Created attachment 53232 [details] xfs_info and dmesg output
The condition is usually triggered when heavy disk IO is occurring on / (mounted from /dev/sda5). This heavy disk activity usually stems from running aptitude upgrade on my Debian system, ie. heavy disk utilization from package installation. HTH, Thomas
Can you please attatch the _full_ dmesg output from the time the filesystem was mounted to the error that occurred - filtered versions are useless for diagnosis. Also for note, it's a filesystem with 15 x 600MB AGs w/ a 10MB v1 log and lazy-count disabled. Looks like an old filesystem structure. Pasting it here so I don't have to keep refering back to an attachment: xfs_info /meta-data=/dev/disk/by-uuid/f0c24e97-9607-4f41-a1d2-2f7c70da1aa0 isize=256 agcount=15, agsize=156130 blks = sectsz=512 attr=0 data = bsize=4096 blocks=2247084, imaxpct=25 = sunit=0 swidth=0 blks naming =version 2 bsize=4096 ascii-ci=0 log =internal bsize=4096 blocks=2560, version=1 = sectsz=512 sunit=0 blks, lazy-count=0 realtime =none extsz=4096 blocks=0, rtextents=0
Created attachment 53802 [details] dmesg output after hang Right after the system hangs, there is no dmesg output that points to this hang. Only after some time, the first messages were printed (up to and including second 721). During this time, the system was getting less and less responsive, every application that needed to write to the disk started to hang (reading seems to be fine). In second 841 the remaining messages were printed --- from this time onwards the system was fully responsive again. HTH, Thomas
Created attachment 55092 [details] hang #3 Another example of a hang. Any news on this?
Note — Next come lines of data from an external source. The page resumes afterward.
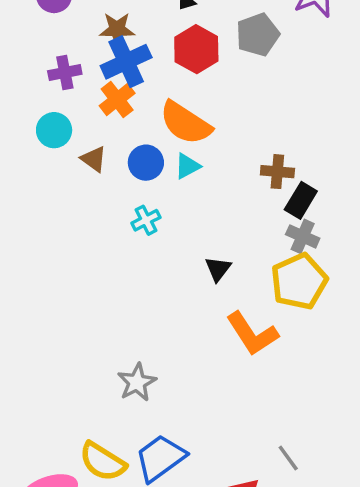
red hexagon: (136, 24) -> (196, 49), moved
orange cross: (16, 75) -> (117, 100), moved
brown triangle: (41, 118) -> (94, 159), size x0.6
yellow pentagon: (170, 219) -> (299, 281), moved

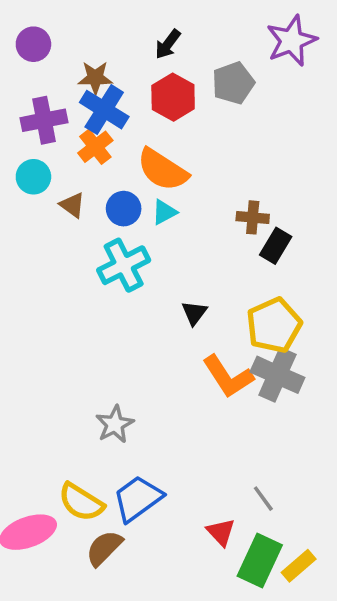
blue cross: (126, 62) -> (104, 110), turned -33
purple cross: (65, 73) -> (44, 120), size x1.4
cyan cross: (146, 220) -> (124, 265), size x1.8
gray cross: (303, 236) -> (277, 375), moved, size x1.6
This particular bug seems unrelated to the log version. I just recreated the filesystem, restored the data from the backup but the bug is still there. Current filesystem info: # xfs_info /dev/sda5 meta-data=/dev/disk/by-uuid/042d9a74-9941-4aee-a2d8-2abf03e6e8ea isize=256 agcount=4, agsize=561771 blks = sectsz=512 attr=2 data = bsize=4096 blocks=2247084, imaxpct=25 = sunit=0 swidth=0 blks naming =version 2 bsize=4096 ascii-ci=0 log =internal bsize=4096 blocks=2560, version=2 = sectsz=512 sunit=0 blks, lazy-count=1 realtime =none extsz=4096 blocks=0, rtextents=0 Any news on this bug? Do you need help testing?
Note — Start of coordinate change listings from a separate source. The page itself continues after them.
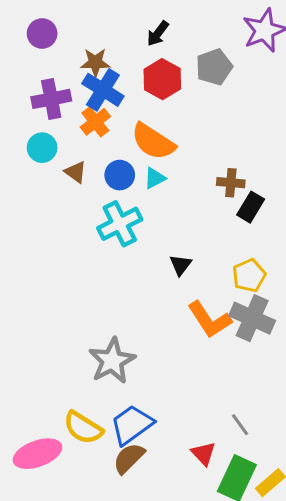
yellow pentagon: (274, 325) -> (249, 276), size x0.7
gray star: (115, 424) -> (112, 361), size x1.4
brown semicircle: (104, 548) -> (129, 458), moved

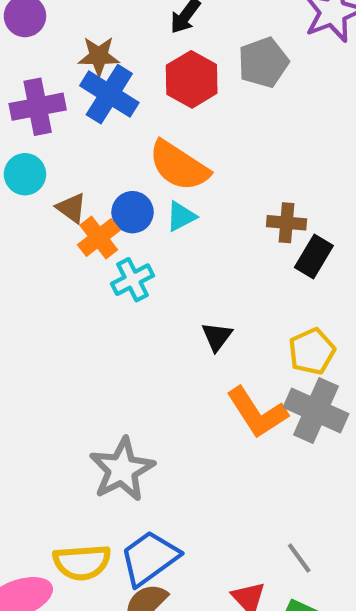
orange cross: (95, 122) -> (99, 237), moved
cyan cross: (120, 224) -> (133, 280), size x0.7
yellow semicircle: (83, 428) -> (82, 562), turned -36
(In reply to comment #9) > This particular bug seems unrelated to the log version. > I just recreated the filesystem, restored the data from the backup but the > bug > is still there. OK. > Any news on this bug? Do you need help testing? Alex seems to occasionally be able to reproduce this with xfstest 234, but until I have a local reproducer, I'm not going to be able to get to the bottom of the problem. Perhaps you could have created your new filesytsem with a larger log to work around they problem?
This was also my initial idea. I did not proceed since the man page states that "the size suboption is only needed if the log section of the filesystem should occupy less space than the size of the special file". OTOH it is worth a try.
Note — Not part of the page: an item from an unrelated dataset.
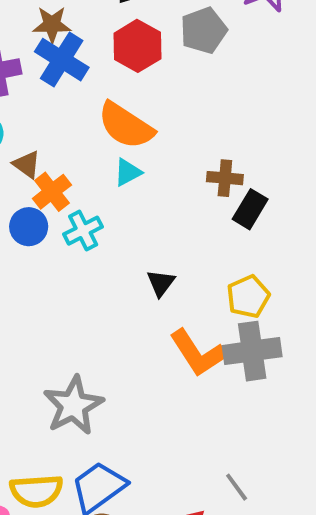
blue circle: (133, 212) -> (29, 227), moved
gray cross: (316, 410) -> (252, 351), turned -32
For reference purposes, the problem seems to be fixed: - http://comments.gmane.org/gmane.comp.file-systems.xfs.general/41907 - http://bugs.debian.org/655353 - https://git.kernel.org/?p=linux/kernel/git/torvalds/linux-2.6.git;a=commitdiff;h=17b3847 I am currently testing the new kernel, but so far the bug did not emerge.
It seems that the above patch really fixed this bug - even under heavy load, the kernel does not stall any more. The bug can be closed.